M. Frederik ROGNER soutiendra sa thèse de doctorat préparée sous la direction de M. Andréas STAUDER et Mme Susanne BICKEL

Cotutelle : Université de Bâle (SUISSE)

  • Universität Basel - Bernoullistrasse 28, 4056 Basel, SUISSE - Salle 001
  • Jury : M. Andréas STAUDER, Mme Susanne BICKEL, M. Markus KLAMMER, Mme Alexandra VERBOVSEK

Résumé

Par suite d’un certain nombre d’attendus égyptologiques traditionnels le caractère intuitivement fortement narratif d’un grand nombre d’images égyptiennes est généralement nié en égyptologie. En développant des critères qui correspondent mieux au matériel étudié, on réexamine ici la question de la narrativité de l’image égyptienne. Pour ce faire, l’art bidimensionnel du Nouvel Empire (env. 1550-1050 av. J.-C.) constitue naturellement un matériel particulièrement propice, en raison de plusieurs développements innovants ainsi que de la quantité de matériel préservé. La partie principale de la thèse traite des chapelles des tombes privées, qui présentent l’éventail le plus riche de moyens artistique avec effets sur le niveau de narrativité perçue. L’approche prend en compte les différents niveaux de spécificité et de dynamisme - de l’individualisation d’un seul objet jusqu’à l’espace virtuel des images et finalement l’espace créé par les supports monumentaux. Les degrés de narrativité résultant de l’augmentation de la spécificité et/ou du dynamisme sont ainsi analysés. La démarche combine une description formelle des outils artistiques avec leur (re-) contextualisation dans les pratiques antiques, dans un sens influencé par l’esthétique de la réception. La thèse vise ainsi à élaborer une notion de narrativité immanente à l’image égyptienne (plutôt que relative à son éventuel caractère référentiel). Afin de bien tenir compte de la diversité des genres visuels, les résultats de l’analyse des tombes privées sont mis en perspective avec les moyens artistiques mis en oeuvre dans les temples et les tombes royales. Finalement, est présenté l’usage ancien des possibilités de narrativisation visuelle, prenant en compte entre autres la visibilité et la fonction des images.

Abstract

Due to certain premises, the intuitively strongly narrative character of many Egyptian images is traditionally negated in much Egyptological research.
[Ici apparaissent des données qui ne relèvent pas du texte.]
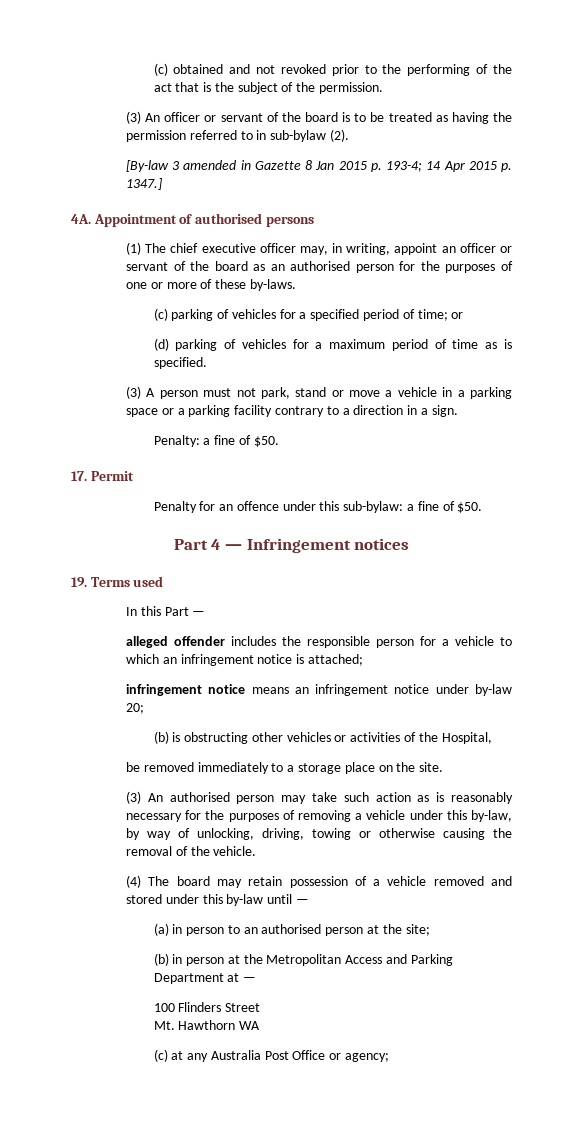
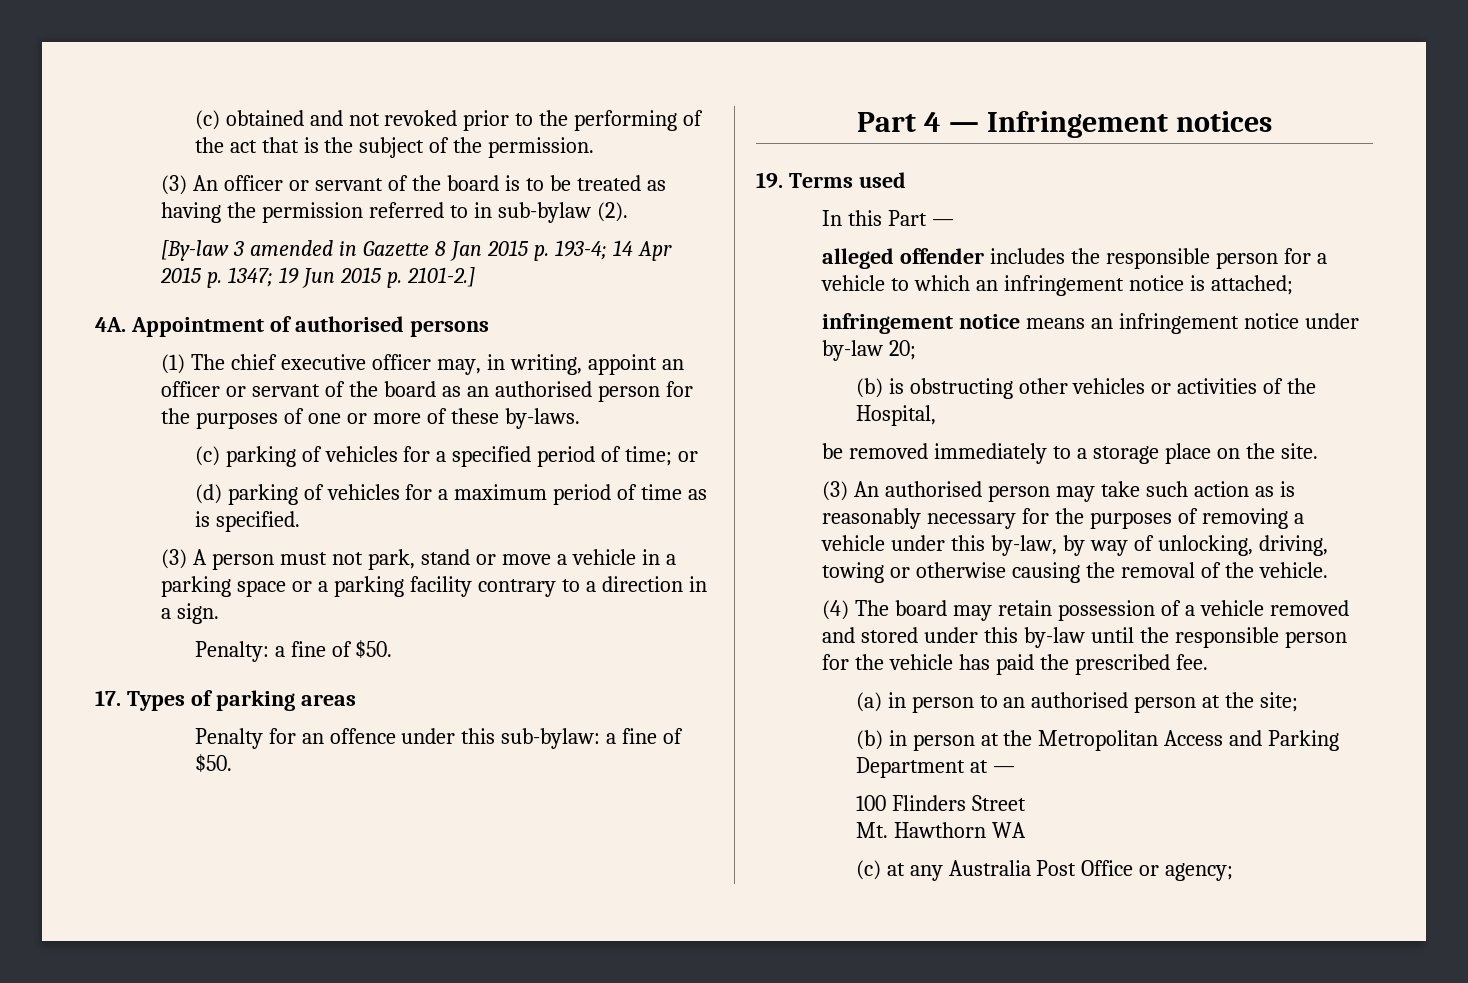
[126,178,163,190] 1347.] -> [228,267,476,288] 1347; 19 Jun 2015 p. 2101-2.]
[90,471,134,481] Permit -> [126,690,356,711] Types of parking areas
[295,899,309,904] — -> [1140,627,1348,648] [822,654,1209,675] the responsible person for the vehicle has paid the prescribed fee.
Developing criteria which better fit the examined material, the issue of the narrativity of the Egyptian image is treated anew. The bi-dimensional art of the New Kingdom (ca. 1550-1050 B.C.) lends itself exceptionally well to the analysis owing to several innovative developments as well as to the quantity of preserved material. The main part of the thesis treats the tomb chapels of the private tombs, where the widest range of relevant artistic devices can be found. Considering different levels of specificity and dynamism - from the individualisation of a single object to the virtual space of the images and finally to the space created by the monumental context itself - the differing degrees of narrativity resulting from enhancing specificity and/or dynamism are analysed. The approach combines a formal description of artistic means with their (re-) contextualization in ancient practices, in ways that are influenced by reception aesthetics. Thus, the thesis aims at elaborating a notion of narrativity which is immanent to the Egyptian image (rather than related to an assumed referential character of this image). Differences created by the respective genres are considered by comparing the results obtained in the analysis of private tombs with artistic means found in temples as well as in royal tombs. Finally, ancient applications of the possibilities of visual narrativization are presented, considering notably the visibility and the function of specific images.